### To do
Exact transcription of the data below is required, without the images.

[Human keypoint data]
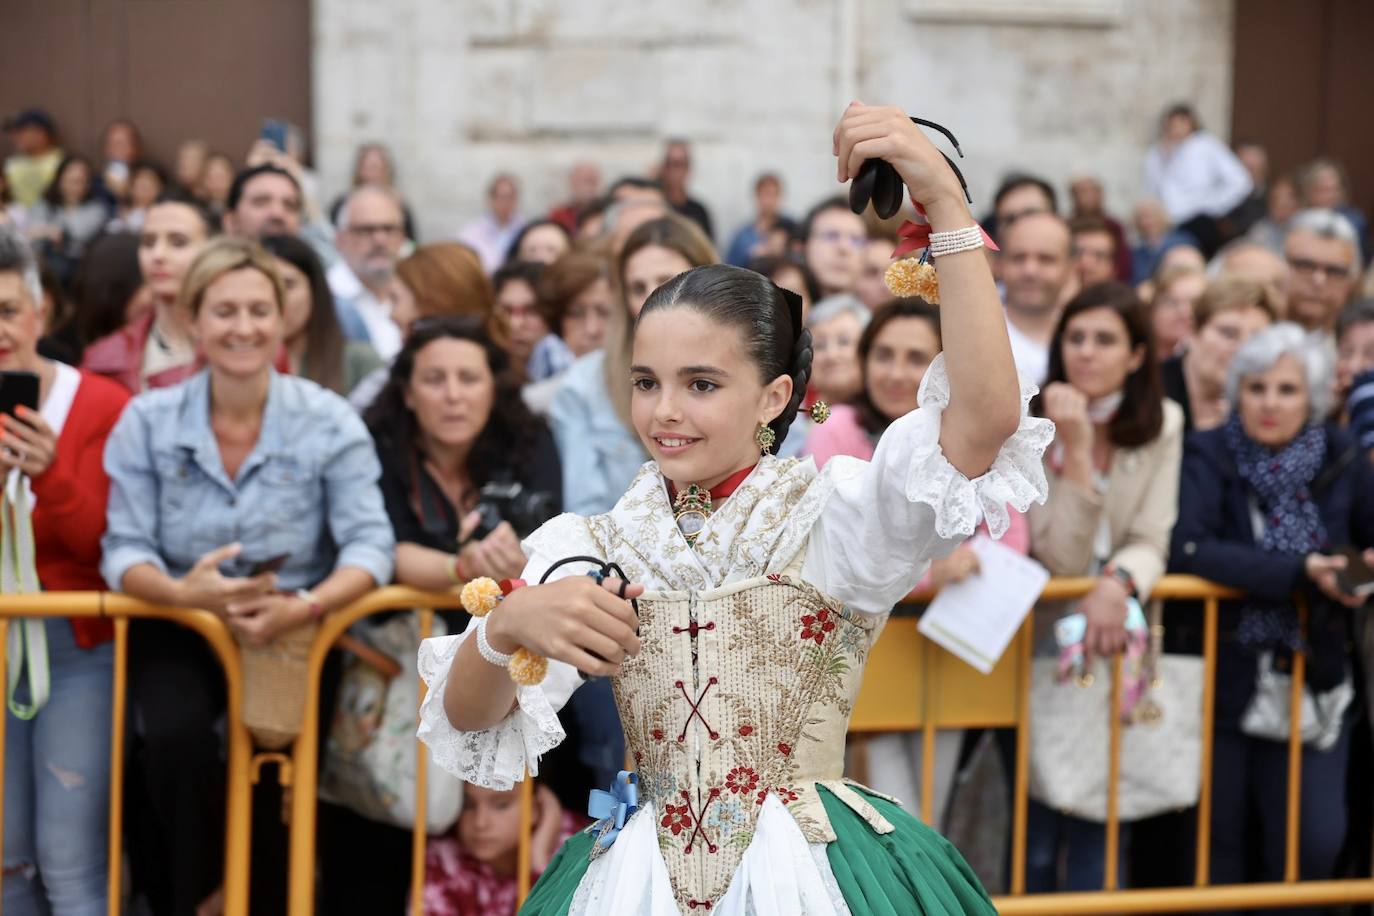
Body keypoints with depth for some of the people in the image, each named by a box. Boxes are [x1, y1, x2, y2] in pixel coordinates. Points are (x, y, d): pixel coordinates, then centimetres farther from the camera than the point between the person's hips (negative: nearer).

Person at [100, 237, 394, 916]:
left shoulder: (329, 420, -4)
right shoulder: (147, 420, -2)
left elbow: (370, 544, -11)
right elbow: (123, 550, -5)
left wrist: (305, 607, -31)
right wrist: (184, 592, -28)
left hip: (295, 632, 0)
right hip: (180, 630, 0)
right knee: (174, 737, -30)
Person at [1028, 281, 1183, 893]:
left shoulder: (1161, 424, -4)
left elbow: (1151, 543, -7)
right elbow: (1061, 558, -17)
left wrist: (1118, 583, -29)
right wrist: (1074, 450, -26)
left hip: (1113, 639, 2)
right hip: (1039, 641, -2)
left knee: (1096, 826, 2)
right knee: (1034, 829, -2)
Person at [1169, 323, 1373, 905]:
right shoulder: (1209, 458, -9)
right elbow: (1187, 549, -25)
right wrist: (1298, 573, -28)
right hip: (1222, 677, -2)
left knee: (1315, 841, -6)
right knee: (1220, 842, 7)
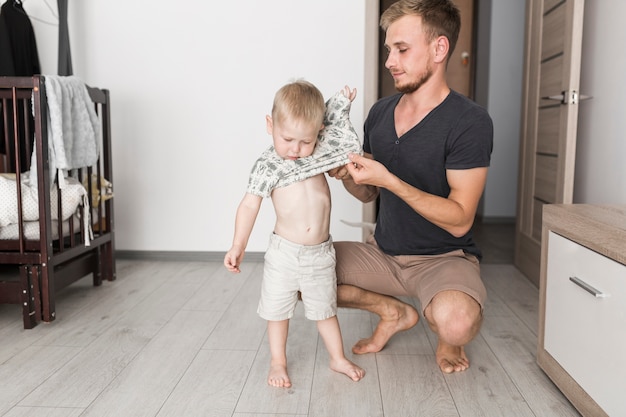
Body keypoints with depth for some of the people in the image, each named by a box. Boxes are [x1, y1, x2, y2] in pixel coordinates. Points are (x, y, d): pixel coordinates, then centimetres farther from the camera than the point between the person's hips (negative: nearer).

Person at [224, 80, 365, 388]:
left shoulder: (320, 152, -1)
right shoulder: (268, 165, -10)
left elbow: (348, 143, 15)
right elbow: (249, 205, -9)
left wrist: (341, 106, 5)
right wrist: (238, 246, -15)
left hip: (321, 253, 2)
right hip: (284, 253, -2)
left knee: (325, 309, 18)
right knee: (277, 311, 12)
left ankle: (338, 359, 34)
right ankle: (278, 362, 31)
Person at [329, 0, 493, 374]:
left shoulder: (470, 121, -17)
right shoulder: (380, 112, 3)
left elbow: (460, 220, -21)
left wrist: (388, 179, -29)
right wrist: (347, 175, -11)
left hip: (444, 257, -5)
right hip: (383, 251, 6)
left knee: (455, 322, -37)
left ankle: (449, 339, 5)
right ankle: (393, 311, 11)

### Exercise answer
Body keypoints with depth for some of the people in the image, each named by a box. Boxes are [x1, y1, x2, y2] in pixel coordinates. Points are (x, y, d): pixel coordinates, then centimetres farther from the camera than the point between the person's hips (negative: nearer).

Person at [100, 237, 394, 916]:
left shoulder: (329, 420, -4)
right shoulder: (147, 420, -2)
left elbow: (370, 544, -11)
right elbow: (123, 550, -5)
left wrist: (305, 607, -31)
right wrist: (184, 592, -28)
left hip: (295, 632, 0)
right hip: (180, 630, 0)
right knee: (174, 737, -30)
Person at [1028, 281, 1183, 893]:
left shoulder: (1161, 424, -4)
left elbow: (1151, 543, -7)
right elbow: (1061, 558, -17)
left wrist: (1118, 583, -29)
right wrist: (1074, 450, -26)
left hip: (1113, 639, 2)
right hip: (1039, 641, -2)
left knee: (1096, 826, 2)
right knee: (1034, 829, -2)
Person at [1169, 323, 1373, 905]:
right shoulder: (1209, 458, -9)
right elbow: (1187, 549, -25)
right wrist: (1298, 573, -28)
right hip: (1222, 677, -2)
left knee: (1315, 841, -6)
right knee: (1220, 842, 7)
Body keypoints with depth for some of the people in the image, each named by a box. Boxes are [x1, y1, x2, y2] in pixel coordinates. Points are (x, y, d): pixel coordinates, then centimetres farther from the camera than the point between the person's hips (negative: nearer).

Person at [224, 80, 365, 388]:
left shoulder: (320, 152, -1)
right shoulder: (268, 165, -10)
left elbow: (348, 143, 15)
right elbow: (249, 205, -9)
left wrist: (341, 106, 5)
right wrist: (238, 246, -15)
left hip: (321, 253, 2)
right hip: (284, 253, -2)
left knee: (325, 309, 18)
right knee: (277, 311, 12)
left ankle: (338, 359, 34)
right ankle: (278, 362, 31)
Person at [329, 0, 493, 374]:
left shoulder: (470, 121, -17)
right shoulder: (380, 112, 3)
left elbow: (460, 220, -21)
left wrist: (388, 179, -29)
right wrist: (347, 175, -11)
left hip: (444, 257, -5)
right hip: (383, 251, 6)
left knee: (455, 322, -37)
left ankle: (449, 339, 5)
right ankle: (393, 311, 11)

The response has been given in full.